- _TO-DO ITEM_:
Filter the entries below, keeping every line that has the word "elevation".

- _Saved data entries_:
━━━━━━━━━━

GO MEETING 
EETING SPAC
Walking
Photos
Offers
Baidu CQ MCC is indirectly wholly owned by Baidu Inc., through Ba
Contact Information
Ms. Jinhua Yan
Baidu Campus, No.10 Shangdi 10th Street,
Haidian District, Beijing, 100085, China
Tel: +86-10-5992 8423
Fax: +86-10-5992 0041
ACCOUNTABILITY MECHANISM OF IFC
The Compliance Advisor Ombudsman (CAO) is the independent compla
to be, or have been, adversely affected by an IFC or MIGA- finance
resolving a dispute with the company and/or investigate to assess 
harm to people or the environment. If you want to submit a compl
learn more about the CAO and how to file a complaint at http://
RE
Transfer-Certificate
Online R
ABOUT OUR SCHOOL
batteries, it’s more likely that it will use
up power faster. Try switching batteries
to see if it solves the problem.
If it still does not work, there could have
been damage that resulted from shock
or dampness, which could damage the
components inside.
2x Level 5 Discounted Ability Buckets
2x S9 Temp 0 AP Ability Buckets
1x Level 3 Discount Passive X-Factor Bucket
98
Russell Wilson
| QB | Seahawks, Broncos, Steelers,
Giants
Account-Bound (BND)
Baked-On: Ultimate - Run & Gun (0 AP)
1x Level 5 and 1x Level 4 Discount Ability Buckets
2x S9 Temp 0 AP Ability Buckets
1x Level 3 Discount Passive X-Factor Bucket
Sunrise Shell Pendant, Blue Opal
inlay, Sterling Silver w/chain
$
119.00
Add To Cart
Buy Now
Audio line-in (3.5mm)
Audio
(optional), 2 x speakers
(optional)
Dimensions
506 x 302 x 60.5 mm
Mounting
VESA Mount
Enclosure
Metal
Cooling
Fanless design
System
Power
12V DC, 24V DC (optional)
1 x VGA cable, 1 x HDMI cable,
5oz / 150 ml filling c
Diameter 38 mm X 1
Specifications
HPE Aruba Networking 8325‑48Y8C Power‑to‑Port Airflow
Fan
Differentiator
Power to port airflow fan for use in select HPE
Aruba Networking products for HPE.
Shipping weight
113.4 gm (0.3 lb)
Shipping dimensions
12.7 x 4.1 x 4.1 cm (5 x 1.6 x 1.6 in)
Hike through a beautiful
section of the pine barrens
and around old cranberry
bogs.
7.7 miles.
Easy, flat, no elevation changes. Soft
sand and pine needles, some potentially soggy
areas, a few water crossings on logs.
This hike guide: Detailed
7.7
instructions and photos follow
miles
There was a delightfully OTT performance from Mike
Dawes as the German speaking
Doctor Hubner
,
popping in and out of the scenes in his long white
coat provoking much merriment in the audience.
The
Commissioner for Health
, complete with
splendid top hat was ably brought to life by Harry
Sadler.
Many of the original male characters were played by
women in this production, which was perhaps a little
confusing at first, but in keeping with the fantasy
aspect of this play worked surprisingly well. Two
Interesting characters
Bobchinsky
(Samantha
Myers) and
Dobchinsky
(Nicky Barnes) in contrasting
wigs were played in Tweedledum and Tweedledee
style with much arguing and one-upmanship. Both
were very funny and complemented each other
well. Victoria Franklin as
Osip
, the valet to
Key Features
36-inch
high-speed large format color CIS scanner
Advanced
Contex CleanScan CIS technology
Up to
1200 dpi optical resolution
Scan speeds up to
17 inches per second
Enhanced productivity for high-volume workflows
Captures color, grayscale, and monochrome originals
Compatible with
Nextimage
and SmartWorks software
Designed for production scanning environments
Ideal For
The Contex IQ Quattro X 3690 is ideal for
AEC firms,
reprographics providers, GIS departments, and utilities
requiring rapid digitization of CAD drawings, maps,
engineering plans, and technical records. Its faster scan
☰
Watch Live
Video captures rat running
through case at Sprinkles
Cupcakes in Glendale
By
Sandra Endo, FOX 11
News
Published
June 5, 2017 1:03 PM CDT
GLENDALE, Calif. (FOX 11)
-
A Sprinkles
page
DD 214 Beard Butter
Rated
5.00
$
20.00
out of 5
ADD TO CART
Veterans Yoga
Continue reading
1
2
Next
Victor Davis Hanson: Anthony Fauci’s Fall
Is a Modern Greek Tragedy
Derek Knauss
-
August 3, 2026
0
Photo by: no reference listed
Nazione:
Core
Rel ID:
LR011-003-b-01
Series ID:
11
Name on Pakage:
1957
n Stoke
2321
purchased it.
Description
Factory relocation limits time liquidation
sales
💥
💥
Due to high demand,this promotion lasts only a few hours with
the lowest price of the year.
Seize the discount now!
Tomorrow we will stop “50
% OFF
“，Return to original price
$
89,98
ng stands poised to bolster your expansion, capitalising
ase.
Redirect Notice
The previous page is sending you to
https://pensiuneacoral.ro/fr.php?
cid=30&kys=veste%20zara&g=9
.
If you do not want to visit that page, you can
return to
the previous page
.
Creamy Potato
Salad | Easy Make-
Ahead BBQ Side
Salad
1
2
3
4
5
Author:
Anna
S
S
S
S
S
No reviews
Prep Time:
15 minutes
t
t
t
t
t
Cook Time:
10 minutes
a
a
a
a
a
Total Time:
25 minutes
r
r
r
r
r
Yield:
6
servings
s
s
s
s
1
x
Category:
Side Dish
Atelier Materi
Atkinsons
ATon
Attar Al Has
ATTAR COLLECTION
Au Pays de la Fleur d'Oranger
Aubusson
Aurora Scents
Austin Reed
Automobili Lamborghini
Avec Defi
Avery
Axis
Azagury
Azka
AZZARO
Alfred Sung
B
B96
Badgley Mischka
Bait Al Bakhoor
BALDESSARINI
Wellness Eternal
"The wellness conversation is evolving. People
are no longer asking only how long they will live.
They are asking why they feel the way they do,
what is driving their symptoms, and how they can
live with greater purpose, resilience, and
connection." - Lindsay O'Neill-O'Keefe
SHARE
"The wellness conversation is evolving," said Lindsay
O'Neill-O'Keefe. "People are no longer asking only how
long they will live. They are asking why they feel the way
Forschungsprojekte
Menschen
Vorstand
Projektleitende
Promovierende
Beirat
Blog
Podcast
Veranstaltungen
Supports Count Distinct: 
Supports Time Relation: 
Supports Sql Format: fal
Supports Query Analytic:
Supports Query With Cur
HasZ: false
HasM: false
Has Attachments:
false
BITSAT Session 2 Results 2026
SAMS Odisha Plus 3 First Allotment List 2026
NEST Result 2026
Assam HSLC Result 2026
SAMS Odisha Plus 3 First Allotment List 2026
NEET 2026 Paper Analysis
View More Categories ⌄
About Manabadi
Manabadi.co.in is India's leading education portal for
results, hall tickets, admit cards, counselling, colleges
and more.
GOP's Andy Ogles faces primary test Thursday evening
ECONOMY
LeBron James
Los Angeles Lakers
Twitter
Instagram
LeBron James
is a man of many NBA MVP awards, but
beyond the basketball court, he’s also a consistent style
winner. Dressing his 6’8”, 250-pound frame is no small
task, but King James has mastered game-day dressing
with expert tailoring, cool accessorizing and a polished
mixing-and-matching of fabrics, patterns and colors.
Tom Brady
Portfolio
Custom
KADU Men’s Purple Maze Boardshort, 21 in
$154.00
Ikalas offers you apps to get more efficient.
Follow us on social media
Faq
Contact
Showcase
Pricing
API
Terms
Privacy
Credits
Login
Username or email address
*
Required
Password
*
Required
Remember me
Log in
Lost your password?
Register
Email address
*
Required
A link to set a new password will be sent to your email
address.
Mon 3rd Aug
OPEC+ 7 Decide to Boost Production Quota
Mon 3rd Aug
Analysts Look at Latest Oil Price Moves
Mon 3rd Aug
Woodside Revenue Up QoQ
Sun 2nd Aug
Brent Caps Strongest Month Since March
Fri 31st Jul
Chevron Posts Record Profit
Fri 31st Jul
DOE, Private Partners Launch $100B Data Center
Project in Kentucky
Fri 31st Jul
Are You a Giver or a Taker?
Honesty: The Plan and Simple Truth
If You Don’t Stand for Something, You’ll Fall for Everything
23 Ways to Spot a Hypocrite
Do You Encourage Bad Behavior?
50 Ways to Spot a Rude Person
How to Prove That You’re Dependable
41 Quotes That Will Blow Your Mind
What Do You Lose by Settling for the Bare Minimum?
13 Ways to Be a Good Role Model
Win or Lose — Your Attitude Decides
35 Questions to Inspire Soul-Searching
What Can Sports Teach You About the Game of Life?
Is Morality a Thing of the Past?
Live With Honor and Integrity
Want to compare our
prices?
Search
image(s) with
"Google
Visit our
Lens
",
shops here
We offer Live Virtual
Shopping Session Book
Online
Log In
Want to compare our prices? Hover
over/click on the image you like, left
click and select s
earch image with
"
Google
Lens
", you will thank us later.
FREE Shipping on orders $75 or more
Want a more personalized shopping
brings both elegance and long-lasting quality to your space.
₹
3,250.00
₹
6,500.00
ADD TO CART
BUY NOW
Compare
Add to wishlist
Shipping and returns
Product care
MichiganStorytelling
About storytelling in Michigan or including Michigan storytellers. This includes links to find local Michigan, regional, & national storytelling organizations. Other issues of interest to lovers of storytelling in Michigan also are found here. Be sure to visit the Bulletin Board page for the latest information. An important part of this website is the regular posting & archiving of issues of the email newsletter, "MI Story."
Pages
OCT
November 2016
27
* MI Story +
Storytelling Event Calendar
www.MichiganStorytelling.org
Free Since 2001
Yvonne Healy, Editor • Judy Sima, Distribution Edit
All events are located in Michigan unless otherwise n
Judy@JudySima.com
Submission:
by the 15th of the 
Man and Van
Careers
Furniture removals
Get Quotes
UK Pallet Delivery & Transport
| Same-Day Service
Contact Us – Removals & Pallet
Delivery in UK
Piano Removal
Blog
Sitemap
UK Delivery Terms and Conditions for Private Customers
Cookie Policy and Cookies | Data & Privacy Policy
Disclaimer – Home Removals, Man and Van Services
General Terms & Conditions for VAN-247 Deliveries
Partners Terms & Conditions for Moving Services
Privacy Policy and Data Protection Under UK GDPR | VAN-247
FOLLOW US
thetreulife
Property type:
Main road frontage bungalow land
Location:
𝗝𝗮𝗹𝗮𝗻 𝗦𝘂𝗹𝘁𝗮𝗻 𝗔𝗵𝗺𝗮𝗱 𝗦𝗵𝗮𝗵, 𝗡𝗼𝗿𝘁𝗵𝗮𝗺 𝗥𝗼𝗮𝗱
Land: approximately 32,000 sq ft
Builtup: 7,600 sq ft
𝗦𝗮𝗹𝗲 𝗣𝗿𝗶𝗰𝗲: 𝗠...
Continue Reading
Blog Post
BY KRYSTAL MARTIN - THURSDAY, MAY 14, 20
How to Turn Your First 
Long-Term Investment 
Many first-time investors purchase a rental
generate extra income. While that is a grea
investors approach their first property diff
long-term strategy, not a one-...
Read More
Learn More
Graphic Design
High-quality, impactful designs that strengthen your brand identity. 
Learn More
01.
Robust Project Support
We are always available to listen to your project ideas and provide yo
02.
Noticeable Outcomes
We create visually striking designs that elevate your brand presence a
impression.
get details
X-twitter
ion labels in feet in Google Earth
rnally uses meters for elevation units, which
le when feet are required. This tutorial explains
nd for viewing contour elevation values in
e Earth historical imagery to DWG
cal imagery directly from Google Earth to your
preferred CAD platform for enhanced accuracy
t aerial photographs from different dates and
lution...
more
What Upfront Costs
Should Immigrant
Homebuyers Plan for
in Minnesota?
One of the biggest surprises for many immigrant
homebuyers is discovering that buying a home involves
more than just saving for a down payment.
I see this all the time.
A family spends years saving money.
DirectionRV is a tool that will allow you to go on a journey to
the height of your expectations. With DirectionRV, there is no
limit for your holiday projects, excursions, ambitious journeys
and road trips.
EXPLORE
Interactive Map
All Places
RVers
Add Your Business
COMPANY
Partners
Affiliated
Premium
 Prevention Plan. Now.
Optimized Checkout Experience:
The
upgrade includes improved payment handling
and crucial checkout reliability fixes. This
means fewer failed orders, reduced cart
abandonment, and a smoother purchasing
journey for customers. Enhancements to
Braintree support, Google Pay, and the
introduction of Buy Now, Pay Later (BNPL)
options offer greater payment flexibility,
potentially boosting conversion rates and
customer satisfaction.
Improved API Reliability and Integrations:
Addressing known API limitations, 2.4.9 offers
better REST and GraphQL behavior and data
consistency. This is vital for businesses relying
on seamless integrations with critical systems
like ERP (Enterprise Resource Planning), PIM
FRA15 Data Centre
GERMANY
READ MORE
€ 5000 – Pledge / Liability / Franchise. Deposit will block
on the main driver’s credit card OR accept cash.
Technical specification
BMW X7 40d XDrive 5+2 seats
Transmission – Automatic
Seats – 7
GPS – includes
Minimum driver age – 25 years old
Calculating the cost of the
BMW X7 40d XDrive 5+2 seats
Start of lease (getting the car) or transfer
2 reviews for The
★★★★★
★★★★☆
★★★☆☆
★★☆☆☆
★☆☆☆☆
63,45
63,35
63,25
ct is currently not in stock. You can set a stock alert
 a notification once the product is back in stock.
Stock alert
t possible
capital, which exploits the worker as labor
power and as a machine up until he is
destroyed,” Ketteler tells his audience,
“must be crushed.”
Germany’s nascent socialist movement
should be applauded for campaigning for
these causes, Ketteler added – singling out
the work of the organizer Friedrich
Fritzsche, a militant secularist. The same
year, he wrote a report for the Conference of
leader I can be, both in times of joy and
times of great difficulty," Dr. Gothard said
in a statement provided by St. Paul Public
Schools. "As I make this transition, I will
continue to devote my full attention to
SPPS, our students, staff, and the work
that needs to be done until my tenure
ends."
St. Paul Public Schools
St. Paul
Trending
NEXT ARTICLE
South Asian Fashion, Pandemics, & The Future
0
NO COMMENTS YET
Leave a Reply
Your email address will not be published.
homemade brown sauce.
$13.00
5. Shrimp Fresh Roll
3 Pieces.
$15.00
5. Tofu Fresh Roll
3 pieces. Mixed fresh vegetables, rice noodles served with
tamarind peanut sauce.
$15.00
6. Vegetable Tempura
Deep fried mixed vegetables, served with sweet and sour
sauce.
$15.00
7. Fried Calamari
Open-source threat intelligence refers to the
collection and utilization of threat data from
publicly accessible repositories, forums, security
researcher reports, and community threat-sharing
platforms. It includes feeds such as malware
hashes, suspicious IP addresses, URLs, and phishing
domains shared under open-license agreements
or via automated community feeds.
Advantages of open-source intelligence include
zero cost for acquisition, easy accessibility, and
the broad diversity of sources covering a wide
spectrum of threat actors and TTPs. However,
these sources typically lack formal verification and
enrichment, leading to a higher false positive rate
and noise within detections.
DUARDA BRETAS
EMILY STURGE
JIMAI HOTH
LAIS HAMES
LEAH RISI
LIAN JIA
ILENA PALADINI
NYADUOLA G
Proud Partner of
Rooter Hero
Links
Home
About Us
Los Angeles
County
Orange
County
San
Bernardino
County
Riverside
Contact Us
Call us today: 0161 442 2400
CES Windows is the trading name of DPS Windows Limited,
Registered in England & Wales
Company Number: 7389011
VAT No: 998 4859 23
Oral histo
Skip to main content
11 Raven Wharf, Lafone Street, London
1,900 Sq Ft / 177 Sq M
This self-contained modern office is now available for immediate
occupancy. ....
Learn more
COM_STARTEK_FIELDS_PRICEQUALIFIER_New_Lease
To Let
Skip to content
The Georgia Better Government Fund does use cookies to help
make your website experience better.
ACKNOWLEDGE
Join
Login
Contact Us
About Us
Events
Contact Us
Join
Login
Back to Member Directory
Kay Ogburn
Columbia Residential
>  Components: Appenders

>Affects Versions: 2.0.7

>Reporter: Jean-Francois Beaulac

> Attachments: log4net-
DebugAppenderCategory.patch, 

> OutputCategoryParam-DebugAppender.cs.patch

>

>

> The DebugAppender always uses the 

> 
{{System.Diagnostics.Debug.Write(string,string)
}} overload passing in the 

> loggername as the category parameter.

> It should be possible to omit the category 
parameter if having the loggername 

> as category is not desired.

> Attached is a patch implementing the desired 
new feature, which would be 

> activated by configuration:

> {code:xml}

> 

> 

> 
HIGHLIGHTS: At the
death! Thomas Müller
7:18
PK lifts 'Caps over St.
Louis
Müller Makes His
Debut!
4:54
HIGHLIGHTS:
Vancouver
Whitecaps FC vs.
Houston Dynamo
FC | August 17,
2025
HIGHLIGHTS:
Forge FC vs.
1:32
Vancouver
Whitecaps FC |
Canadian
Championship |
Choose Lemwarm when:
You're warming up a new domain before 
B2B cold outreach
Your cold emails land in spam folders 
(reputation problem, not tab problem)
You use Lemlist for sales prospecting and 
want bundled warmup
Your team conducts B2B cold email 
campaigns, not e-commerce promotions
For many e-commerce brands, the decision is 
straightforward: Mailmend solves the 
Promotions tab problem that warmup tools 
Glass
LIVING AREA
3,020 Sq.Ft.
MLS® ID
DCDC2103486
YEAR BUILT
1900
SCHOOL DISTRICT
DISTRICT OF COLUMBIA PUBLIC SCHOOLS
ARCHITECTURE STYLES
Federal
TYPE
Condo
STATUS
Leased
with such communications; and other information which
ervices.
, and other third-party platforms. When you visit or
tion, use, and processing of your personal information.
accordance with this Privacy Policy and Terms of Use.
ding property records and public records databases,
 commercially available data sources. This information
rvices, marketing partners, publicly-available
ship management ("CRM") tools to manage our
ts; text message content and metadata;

━━━━━━━━━━

- _EXERCISE SOLUTION_:
Easy, flat, no elevation changes. Soft
rnally uses meters for elevation units, which
nd for viewing contour elevation values in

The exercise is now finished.